On the other hand, if the dough does not have a layer of oil on it, but when you take a piece of dough in your hand, you feel that it is too chunky, and no matter how hard you squeeze it, it does not gather and form and falls into small pieces, the problem is not too much melted butter, but too much flour. In that case, you need to add liquid to the dough. I'm sure 99% of those reading this article right now thought of adding milk. But unfortunately that would be the worst thing you can do. Normally there is no milk in the dough, there must be a reason for that. So at least if the recipe you're using was created by someone who knows what they're doing, there's a reason. If you ignore this reason and add an ingredient to the dough that should not be in it, you will spoil the consistency of the dough.
The way to compensate for using excess flour without spoiling the consistency of the dough is to increase one of the liquids in the dough. When many people think of liquids, they only think of ingredients that can be poured from a cup to another cup, but in the kitchen, two plus two is not always four, so this is a bit different. In pastries, anything that soaks the flour and melts when wet, is liquid. In this case, the liquids in this recipe are butter, oil, yogurt, eggs and sugar.

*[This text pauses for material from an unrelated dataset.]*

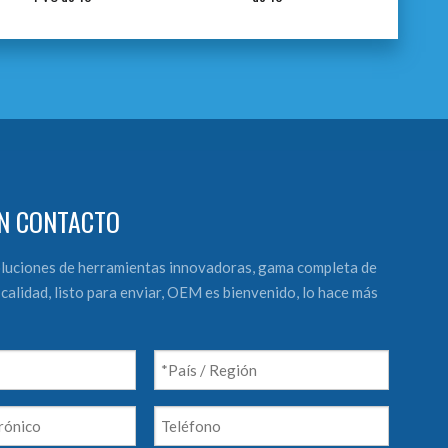
N CONTACTO
luciones de herramientas innovadoras, gama completa de
calidad, listo para enviar, OEM es bienvenido, lo hace más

If we go from the end to the beginning, sugar cannot be our savior, as it is not possible to increase the amount of sugar enough to affect the consistency of the dough. Although the egg is a good savior, it may not be right to waste a whole egg, as a whole egg may be too much. However, if your dough is pouring like sand, that is, if you used too much flour rather than a little too much, you can add an egg. Yogurt is one of the easiest ingredient to use, the easiest ingredient that can be fed into the dough and save the dough most easily. But you should be very careful about one thing when deciding on its use. That's the amount of butter in the dough. If the dough is buttery enough, you can add yogurt. But if you somehow think that the butter of the dough is low, adding a fat-free liquid will cause your cookies to be hard. Liquid oil is not a suitable savior since it does not have a binding feature, on the contrary, it gives a dispersed structure to the dough. Another ingredient that is equally easy to use as yogurt is butter. When using butter, you should pay attention to the amount of fat in the dough, as in yogurt. If you already have a very buttery dough, yogurt would be a better remedy. If the dough looks dry rather than oily, butter is a more suitable savior. If you are going to use butter, you should definitely use it in the consistency recommended in the recipe, that is, at room temperature. If you can't decide whether the dough needs butter or yoghurt, you can also add a little bit of both.
Enjoy the recipe...
- 150 g butter at room temperature,
- 3/4 teaspoon of oil,
- 1 tablespoon of yogurt,
- 2 eggs (on the yolk of one),
- 2 teaspoons of mahleb,
- 1 teaspoon of baking powder,
- 1 teaspoon of sugar,
- 3-3.5 glasses of flour,
- Sesame, black cumin, blue poppy seeds.
- Take butter, oil, yogurt, 1 egg, 1 egg white, salt, baking powder, sugar and mahlebi in a deep bowl and mix them with your hands,
- Add the flour gradually and knead until you get a dough that does not stick to the hand,
- Break off small pieces and shape them into thin long sticks by hand or on the counter,
- Shape the dough the way you want or open it with a rolling pin and cut it with a cookie cutter.
- Arrange the cookies on a baking paper lined tray,
- Brush them with egg yolk and sprinkle with sesame seeds, blue poppy seeds or black cumin seeds,
- Bake in a preheated oven at 190 degrees until golden brown.